Collected data
════════
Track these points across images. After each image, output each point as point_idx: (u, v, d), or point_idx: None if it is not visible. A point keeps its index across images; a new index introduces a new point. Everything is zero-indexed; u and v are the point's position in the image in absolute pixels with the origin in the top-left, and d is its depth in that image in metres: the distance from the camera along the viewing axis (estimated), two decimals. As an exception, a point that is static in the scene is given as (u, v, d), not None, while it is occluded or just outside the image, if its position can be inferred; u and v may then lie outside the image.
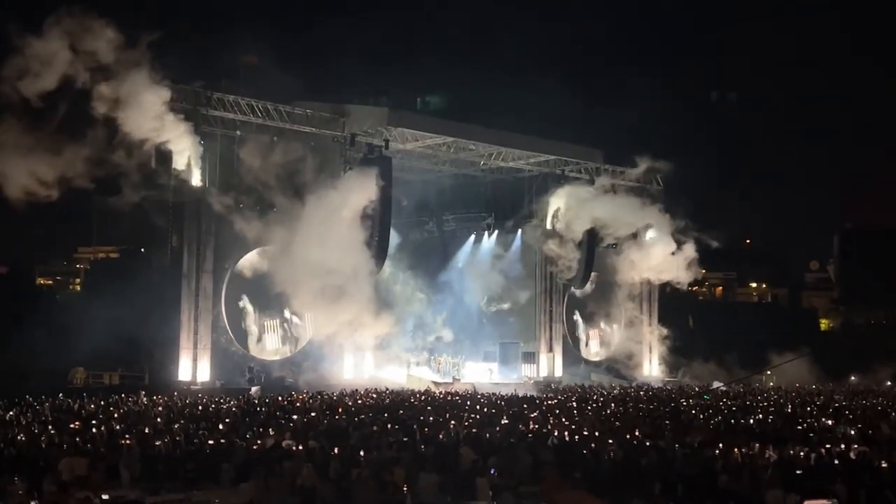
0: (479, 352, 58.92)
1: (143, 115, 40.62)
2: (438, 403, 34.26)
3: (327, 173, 47.18)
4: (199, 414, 29.39)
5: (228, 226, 45.08)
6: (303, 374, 46.75)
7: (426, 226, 63.25)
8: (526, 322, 59.90)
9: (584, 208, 57.27)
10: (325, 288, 47.13)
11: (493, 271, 61.78)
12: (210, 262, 45.57)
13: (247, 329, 47.80)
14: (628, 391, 46.47)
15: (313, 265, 45.04)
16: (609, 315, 64.62)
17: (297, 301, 47.87)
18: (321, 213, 45.25)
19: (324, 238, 45.04)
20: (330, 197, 45.86)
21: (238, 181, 46.53)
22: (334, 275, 46.38)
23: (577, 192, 57.60)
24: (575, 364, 60.98)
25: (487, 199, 63.62)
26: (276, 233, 45.45)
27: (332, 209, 45.67)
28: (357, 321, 48.28)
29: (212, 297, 45.74)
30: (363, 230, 47.68)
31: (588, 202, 57.32)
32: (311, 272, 45.59)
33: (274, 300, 47.63)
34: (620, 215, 58.45)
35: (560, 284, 60.54)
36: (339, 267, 46.25)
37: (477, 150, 56.52)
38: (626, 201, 58.65)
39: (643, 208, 59.16)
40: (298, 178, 46.10)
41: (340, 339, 48.38)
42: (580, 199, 57.42)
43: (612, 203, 57.83)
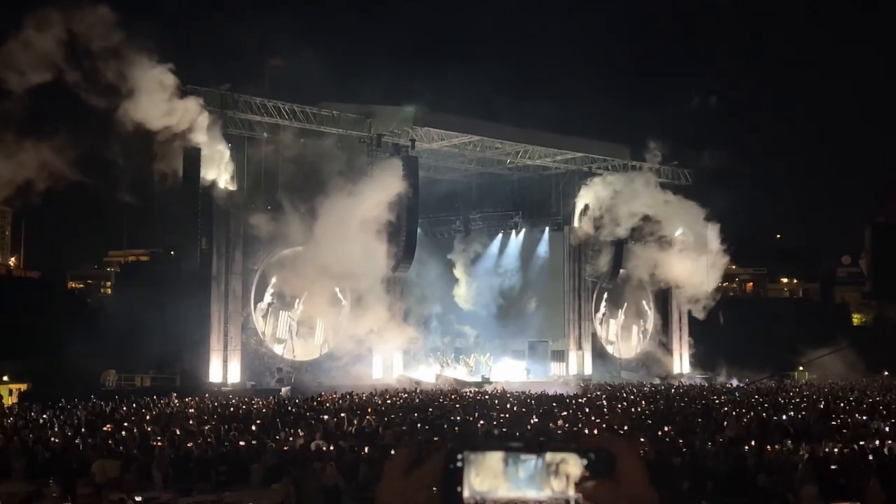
0: (507, 350, 58.82)
1: (152, 101, 40.60)
2: (468, 403, 34.23)
3: (354, 174, 47.32)
4: (230, 415, 29.50)
5: (256, 228, 45.30)
6: (331, 375, 46.86)
7: (453, 225, 63.28)
8: (554, 320, 59.76)
9: (612, 204, 57.05)
10: (352, 289, 47.29)
11: (521, 269, 61.72)
12: (239, 264, 45.81)
13: (275, 330, 47.99)
14: (659, 388, 46.24)
15: (340, 266, 45.20)
16: (639, 312, 64.37)
17: (323, 303, 48.05)
18: (348, 215, 45.36)
19: (350, 239, 45.17)
20: (356, 198, 45.98)
21: (265, 183, 46.73)
22: (361, 276, 46.52)
23: (606, 188, 57.38)
24: (605, 362, 60.82)
25: (514, 197, 63.56)
26: (303, 234, 45.63)
27: (358, 210, 45.79)
28: (384, 323, 48.43)
29: (241, 299, 45.97)
30: (390, 230, 47.79)
31: (617, 198, 57.08)
32: (337, 273, 45.75)
33: (301, 302, 47.79)
34: (651, 210, 58.13)
35: (589, 282, 60.37)
36: (366, 268, 46.38)
37: (503, 148, 56.47)
38: (657, 196, 58.20)
39: (675, 202, 58.72)
40: (325, 179, 46.24)
41: (369, 342, 48.50)
42: (609, 195, 57.19)
43: (641, 198, 57.47)
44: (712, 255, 61.23)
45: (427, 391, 41.66)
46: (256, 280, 46.71)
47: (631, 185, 57.62)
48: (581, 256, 59.71)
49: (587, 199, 58.12)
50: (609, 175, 58.73)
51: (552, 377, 55.56)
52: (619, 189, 57.16)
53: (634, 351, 63.85)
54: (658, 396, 39.11)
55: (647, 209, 57.97)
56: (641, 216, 57.92)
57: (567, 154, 58.36)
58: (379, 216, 46.96)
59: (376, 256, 47.16)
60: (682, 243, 61.72)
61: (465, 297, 60.59)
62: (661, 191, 59.04)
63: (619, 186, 57.35)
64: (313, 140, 48.06)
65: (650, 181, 58.53)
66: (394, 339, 49.82)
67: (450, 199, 62.63)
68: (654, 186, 58.86)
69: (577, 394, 40.57)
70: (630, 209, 57.08)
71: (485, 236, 63.93)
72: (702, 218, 60.13)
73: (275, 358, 47.23)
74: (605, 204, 57.18)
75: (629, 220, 57.59)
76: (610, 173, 59.10)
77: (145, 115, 40.37)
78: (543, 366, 57.97)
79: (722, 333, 64.96)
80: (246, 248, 45.99)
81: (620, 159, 59.76)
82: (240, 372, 45.19)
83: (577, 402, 34.57)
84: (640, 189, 57.64)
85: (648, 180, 58.54)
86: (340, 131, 49.22)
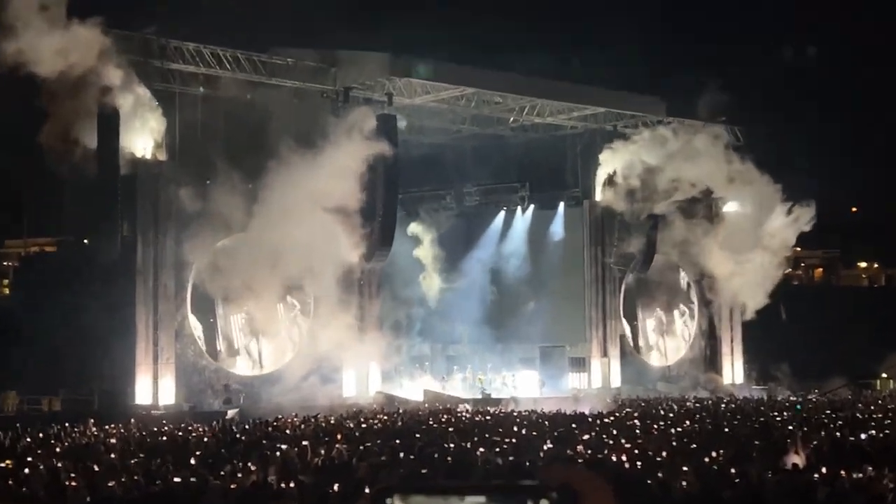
0: (513, 358, 59.00)
1: (35, 33, 40.23)
2: (464, 425, 34.31)
3: (314, 138, 47.24)
4: (163, 446, 29.50)
5: (192, 208, 45.25)
6: (290, 394, 46.93)
7: (442, 201, 63.30)
8: (572, 320, 59.86)
9: (646, 171, 57.17)
10: (314, 284, 47.26)
11: (529, 256, 61.78)
12: (171, 253, 45.77)
13: (220, 338, 47.95)
14: (705, 404, 46.40)
15: (298, 256, 45.31)
16: (678, 308, 64.49)
17: (279, 303, 48.06)
18: (307, 190, 45.44)
19: (311, 221, 45.31)
20: (318, 168, 46.00)
21: (203, 151, 46.65)
22: (326, 268, 46.52)
23: (637, 151, 57.41)
24: (636, 371, 60.99)
25: (520, 165, 63.52)
26: (250, 216, 45.59)
27: (320, 184, 45.84)
28: (355, 327, 48.60)
29: (174, 299, 45.95)
30: (362, 210, 47.82)
31: (652, 163, 57.19)
32: (294, 265, 45.78)
33: (252, 300, 47.83)
34: (698, 178, 58.12)
35: (615, 271, 60.47)
36: (331, 258, 46.43)
37: (505, 102, 56.44)
38: (704, 159, 57.94)
39: (728, 167, 58.54)
40: (278, 145, 46.17)
41: (337, 351, 48.66)
42: (640, 159, 57.24)
43: (683, 162, 57.41)
44: (778, 238, 61.21)
45: (412, 412, 41.71)
46: (193, 274, 46.63)
47: (688, 144, 57.26)
48: (605, 239, 59.80)
49: (613, 166, 58.17)
50: (639, 134, 58.65)
51: (570, 391, 55.68)
52: (653, 151, 57.00)
53: (674, 357, 64.04)
54: (704, 414, 39.25)
55: (694, 174, 57.87)
56: (685, 184, 57.75)
57: (586, 109, 58.34)
58: (347, 192, 46.95)
59: (345, 243, 47.13)
60: (735, 221, 61.82)
61: (435, 287, 60.10)
62: (728, 153, 58.47)
63: (654, 147, 57.22)
64: (263, 96, 47.97)
65: (718, 138, 57.84)
66: (369, 346, 49.94)
67: (438, 168, 62.57)
68: (719, 147, 58.25)
69: (603, 412, 40.67)
70: (669, 175, 56.99)
71: (482, 215, 63.90)
72: (774, 192, 59.98)
73: (218, 373, 47.27)
74: (635, 170, 57.20)
75: (667, 190, 57.55)
76: (640, 132, 59.02)
77: (27, 51, 40.12)
78: (559, 377, 58.12)
79: (784, 333, 65.12)
80: (179, 234, 45.91)
81: (654, 115, 59.77)
82: (174, 391, 45.25)
83: (602, 421, 34.67)
84: (701, 149, 57.22)
85: (717, 136, 57.85)
86: (297, 84, 49.14)
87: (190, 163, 46.43)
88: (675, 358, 63.99)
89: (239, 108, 47.57)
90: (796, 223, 61.33)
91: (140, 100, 44.16)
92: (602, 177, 59.02)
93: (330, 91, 49.70)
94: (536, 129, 60.86)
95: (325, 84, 49.73)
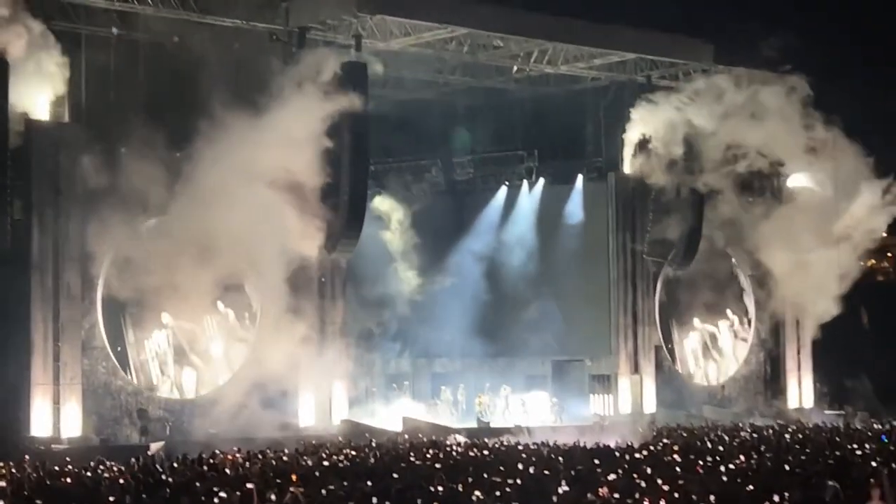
0: (516, 374, 59.16)
1: None
2: (455, 462, 34.40)
3: (261, 93, 47.27)
4: (68, 491, 29.50)
5: (105, 184, 45.18)
6: (231, 423, 47.01)
7: (426, 174, 63.38)
8: (594, 327, 60.08)
9: (691, 135, 57.35)
10: (260, 282, 47.26)
11: (538, 245, 61.95)
12: (77, 243, 45.71)
13: (138, 351, 47.97)
14: (764, 434, 46.57)
15: (238, 245, 45.50)
16: (730, 312, 64.66)
17: (215, 306, 48.26)
18: (251, 160, 45.60)
19: (257, 200, 45.47)
20: (265, 132, 46.05)
21: (118, 111, 46.59)
22: (275, 261, 46.59)
23: (679, 107, 57.51)
24: (677, 393, 61.16)
25: (526, 127, 63.67)
26: (178, 194, 45.52)
27: (268, 153, 46.01)
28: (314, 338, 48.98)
29: (81, 301, 45.95)
30: (323, 186, 47.94)
31: (701, 123, 57.32)
32: (237, 257, 45.83)
33: (177, 304, 47.96)
34: (765, 144, 58.15)
35: (649, 264, 60.64)
36: (282, 247, 46.43)
37: (507, 47, 56.51)
38: (775, 119, 57.78)
39: (806, 130, 58.43)
40: (214, 102, 46.14)
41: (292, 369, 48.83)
42: (684, 119, 57.36)
43: (745, 123, 57.38)
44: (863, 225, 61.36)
45: (388, 446, 41.83)
46: (105, 269, 46.68)
47: (753, 98, 57.15)
48: (636, 222, 59.98)
49: (647, 128, 58.30)
50: (679, 87, 58.70)
51: (592, 418, 55.87)
52: (700, 105, 56.97)
53: (725, 375, 64.24)
54: (763, 447, 39.38)
55: (778, 145, 57.91)
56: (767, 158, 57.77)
57: (612, 56, 58.48)
58: (302, 162, 47.12)
59: (299, 230, 47.18)
60: (807, 201, 62.01)
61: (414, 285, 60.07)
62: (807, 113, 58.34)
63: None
64: (193, 39, 47.85)
65: (794, 91, 57.57)
66: (331, 362, 50.18)
67: (420, 132, 62.56)
68: (794, 104, 58.04)
69: (633, 444, 40.80)
70: (722, 138, 57.03)
71: (478, 192, 63.94)
72: (862, 165, 59.92)
73: (138, 396, 47.23)
74: (677, 133, 57.33)
75: (736, 161, 57.56)
76: (681, 84, 59.06)
77: None
78: (577, 400, 58.38)
79: (865, 343, 65.30)
80: (87, 218, 45.84)
81: (698, 62, 59.90)
82: (81, 420, 45.19)
83: (632, 457, 34.74)
84: (770, 106, 57.11)
85: (792, 88, 57.64)
86: (237, 23, 49.11)
87: (100, 126, 46.34)
88: (726, 376, 64.16)
89: (163, 56, 47.52)
90: (891, 206, 61.15)
91: (35, 42, 44.00)
92: (632, 142, 59.12)
93: (280, 32, 49.69)
94: (547, 81, 60.94)
95: (273, 23, 49.71)
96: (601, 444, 40.52)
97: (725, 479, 28.82)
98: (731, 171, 58.77)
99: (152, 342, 48.35)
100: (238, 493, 27.27)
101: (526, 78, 60.41)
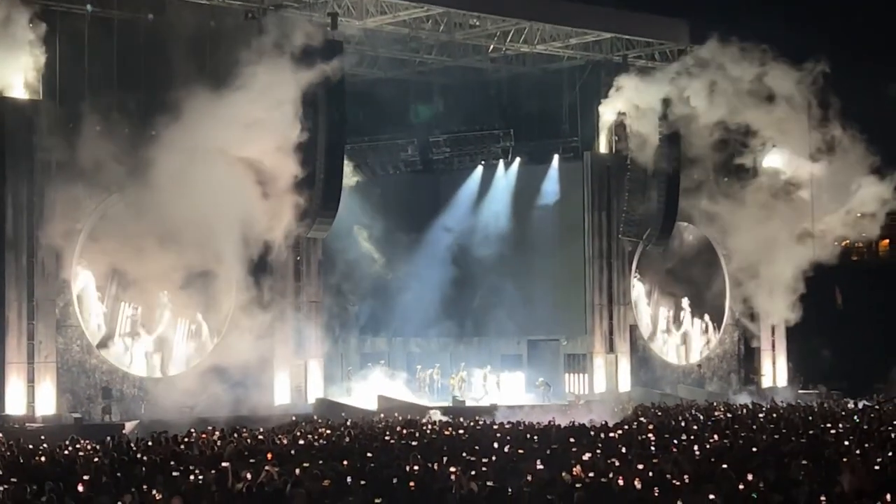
0: (492, 354, 59.20)
1: None
2: (430, 441, 34.42)
3: (234, 70, 47.02)
4: (41, 468, 29.42)
5: (78, 160, 45.02)
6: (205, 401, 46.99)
7: (403, 153, 63.31)
8: (570, 306, 60.15)
9: (666, 112, 57.46)
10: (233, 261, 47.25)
11: (513, 224, 61.98)
12: (51, 221, 45.58)
13: (114, 328, 47.90)
14: (738, 414, 46.69)
15: (211, 223, 45.39)
16: (705, 293, 64.81)
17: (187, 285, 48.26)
18: (223, 138, 45.48)
19: (228, 179, 45.44)
20: (238, 108, 45.91)
21: (91, 88, 46.38)
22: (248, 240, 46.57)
23: (653, 85, 57.74)
24: (652, 372, 61.34)
25: (502, 107, 63.59)
26: (154, 170, 45.35)
27: (241, 131, 45.91)
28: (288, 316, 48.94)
29: (55, 279, 45.88)
30: (297, 165, 47.80)
31: (674, 100, 57.44)
32: (208, 235, 45.80)
33: (155, 280, 47.88)
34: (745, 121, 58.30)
35: (625, 243, 60.70)
36: (256, 226, 46.39)
37: (483, 26, 56.40)
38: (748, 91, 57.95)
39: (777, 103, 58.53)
40: (186, 79, 46.03)
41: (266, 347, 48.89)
42: (659, 96, 57.52)
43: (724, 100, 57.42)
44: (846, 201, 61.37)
45: (364, 425, 41.83)
46: (79, 247, 46.55)
47: (734, 68, 57.05)
48: (612, 201, 60.00)
49: (622, 104, 58.44)
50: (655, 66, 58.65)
51: (567, 397, 55.99)
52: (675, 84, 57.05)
53: (700, 354, 64.46)
54: (737, 426, 39.47)
55: (755, 117, 58.04)
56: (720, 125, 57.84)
57: (588, 35, 58.49)
58: (277, 141, 47.00)
59: (274, 208, 47.08)
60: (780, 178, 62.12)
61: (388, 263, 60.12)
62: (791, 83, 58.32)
63: (676, 80, 57.21)
64: (167, 16, 47.66)
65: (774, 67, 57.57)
66: (306, 341, 50.26)
67: (396, 111, 62.56)
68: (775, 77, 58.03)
69: (608, 423, 40.88)
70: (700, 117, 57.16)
71: (454, 171, 63.92)
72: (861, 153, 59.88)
73: (113, 374, 47.13)
74: (652, 110, 57.52)
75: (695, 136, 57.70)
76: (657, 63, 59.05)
77: None
78: (552, 379, 58.41)
79: (840, 323, 65.39)
80: (62, 195, 45.77)
81: (674, 42, 59.99)
82: (55, 398, 45.16)
83: (607, 436, 34.78)
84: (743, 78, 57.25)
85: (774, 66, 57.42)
86: (212, 1, 48.85)
87: (74, 104, 46.11)
88: (702, 355, 64.39)
89: (136, 32, 47.24)
90: None
91: (9, 19, 43.77)
92: (609, 119, 59.23)
93: (255, 10, 49.43)
94: (523, 60, 60.88)
95: (249, 1, 49.44)
96: (576, 422, 40.58)
97: (700, 458, 28.88)
98: (707, 150, 58.82)
99: (124, 320, 48.25)
100: (213, 471, 27.23)
101: (502, 57, 60.31)
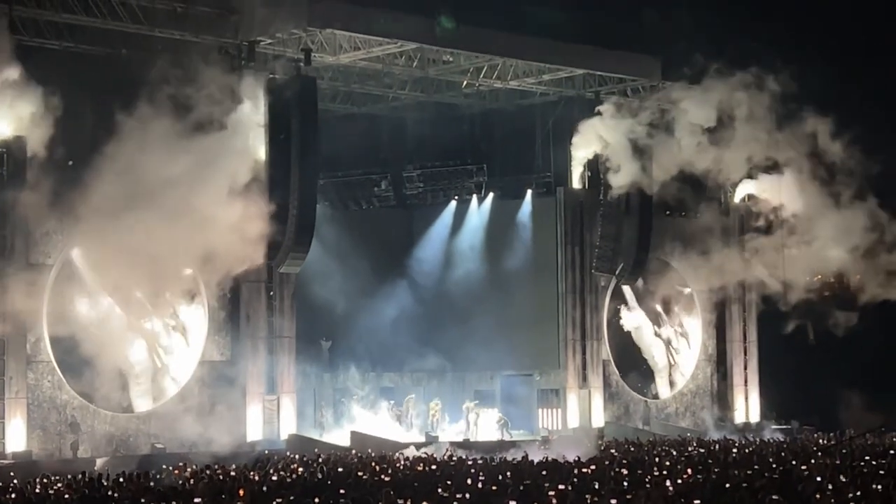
0: (465, 389, 59.15)
1: None
2: (404, 477, 34.38)
3: (209, 105, 47.13)
4: (10, 506, 29.29)
5: (51, 194, 44.83)
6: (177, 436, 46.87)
7: (377, 188, 63.29)
8: (543, 341, 60.11)
9: (638, 149, 57.60)
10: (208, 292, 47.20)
11: (487, 259, 61.99)
12: (22, 252, 45.41)
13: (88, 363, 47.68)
14: (712, 449, 46.71)
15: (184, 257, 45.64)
16: (679, 326, 64.84)
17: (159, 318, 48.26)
18: (198, 173, 45.42)
19: (202, 213, 45.35)
20: (214, 144, 46.06)
21: (64, 123, 46.29)
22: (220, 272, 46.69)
23: (626, 121, 57.84)
24: (624, 407, 61.27)
25: (475, 142, 63.72)
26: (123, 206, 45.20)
27: (216, 166, 45.92)
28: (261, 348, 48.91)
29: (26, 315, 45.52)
30: (270, 200, 47.85)
31: (645, 137, 57.67)
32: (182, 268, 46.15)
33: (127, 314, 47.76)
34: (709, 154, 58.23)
35: (598, 279, 60.71)
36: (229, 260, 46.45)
37: (456, 62, 56.48)
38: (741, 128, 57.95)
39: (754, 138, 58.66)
40: (160, 114, 45.98)
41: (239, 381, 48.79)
42: (631, 133, 57.65)
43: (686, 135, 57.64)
44: None
45: (336, 461, 41.75)
46: (52, 281, 46.39)
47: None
48: (585, 237, 60.05)
49: (594, 142, 58.50)
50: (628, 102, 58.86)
51: (540, 432, 55.83)
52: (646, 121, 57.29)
53: (673, 389, 64.44)
54: (710, 462, 39.47)
55: (724, 154, 58.16)
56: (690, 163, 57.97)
57: (560, 71, 58.65)
58: (251, 174, 47.12)
59: (247, 241, 47.05)
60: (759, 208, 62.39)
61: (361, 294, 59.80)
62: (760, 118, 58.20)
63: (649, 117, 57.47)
64: (142, 52, 47.68)
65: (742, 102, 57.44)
66: (279, 377, 50.18)
67: (369, 146, 62.65)
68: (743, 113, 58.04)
69: (581, 458, 40.86)
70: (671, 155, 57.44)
71: (427, 206, 63.96)
72: None
73: (84, 410, 46.94)
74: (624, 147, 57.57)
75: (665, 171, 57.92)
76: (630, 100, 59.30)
77: None
78: (525, 415, 58.41)
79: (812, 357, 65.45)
80: (32, 228, 45.64)
81: (646, 78, 60.18)
82: (25, 434, 44.93)
83: (580, 471, 34.74)
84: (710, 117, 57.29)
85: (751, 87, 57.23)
86: (186, 36, 48.86)
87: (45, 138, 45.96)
88: (675, 389, 64.39)
89: (111, 68, 47.25)
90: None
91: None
92: (582, 155, 59.29)
93: (230, 46, 49.53)
94: (497, 96, 60.99)
95: (223, 37, 49.50)
96: (549, 458, 40.57)
97: (672, 494, 28.85)
98: (678, 185, 59.02)
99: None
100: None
101: (475, 93, 60.41)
════════
§ **Try it**
Begin at the first line of the records and please reproduce every line exactly through the one containing "27: (332, 209, 45.67)", leaving all pictures out.

§ **Solution to the exercise**
Track these points across images. After each image, output each point as point_idx: (u, v, d), or point_idx: None if it is not visible. A point keeps its index across images; a new index introduces a new point. Everything is zero-indexed; u and v are the point's position in the image in absolute pixels with the origin in the top-left, and d is its depth in that image in metres: the distance from the camera along the viewing axis (estimated), two decimals. As an exception, a point that is static in the scene is given as (u, v, d), not None, while it is occluded or just outside the image, if its position can be inferred; u and v may then lie outside the image.
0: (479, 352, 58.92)
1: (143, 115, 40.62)
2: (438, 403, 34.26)
3: (327, 173, 47.18)
4: (199, 414, 29.39)
5: (228, 226, 45.08)
6: (303, 374, 46.75)
7: (426, 226, 63.25)
8: (526, 322, 59.90)
9: (584, 208, 57.27)
10: (325, 288, 47.13)
11: (493, 271, 61.78)
12: (210, 262, 45.57)
13: (247, 329, 47.80)
14: (628, 391, 46.47)
15: (313, 265, 45.04)
16: (609, 315, 64.62)
17: (297, 301, 47.87)
18: (321, 213, 45.25)
19: (324, 238, 45.04)
20: (330, 197, 45.86)
21: (238, 181, 46.53)
22: (334, 275, 46.38)
23: (577, 192, 57.60)
24: (575, 364, 60.98)
25: (487, 199, 63.62)
26: (276, 233, 45.45)
27: (332, 209, 45.67)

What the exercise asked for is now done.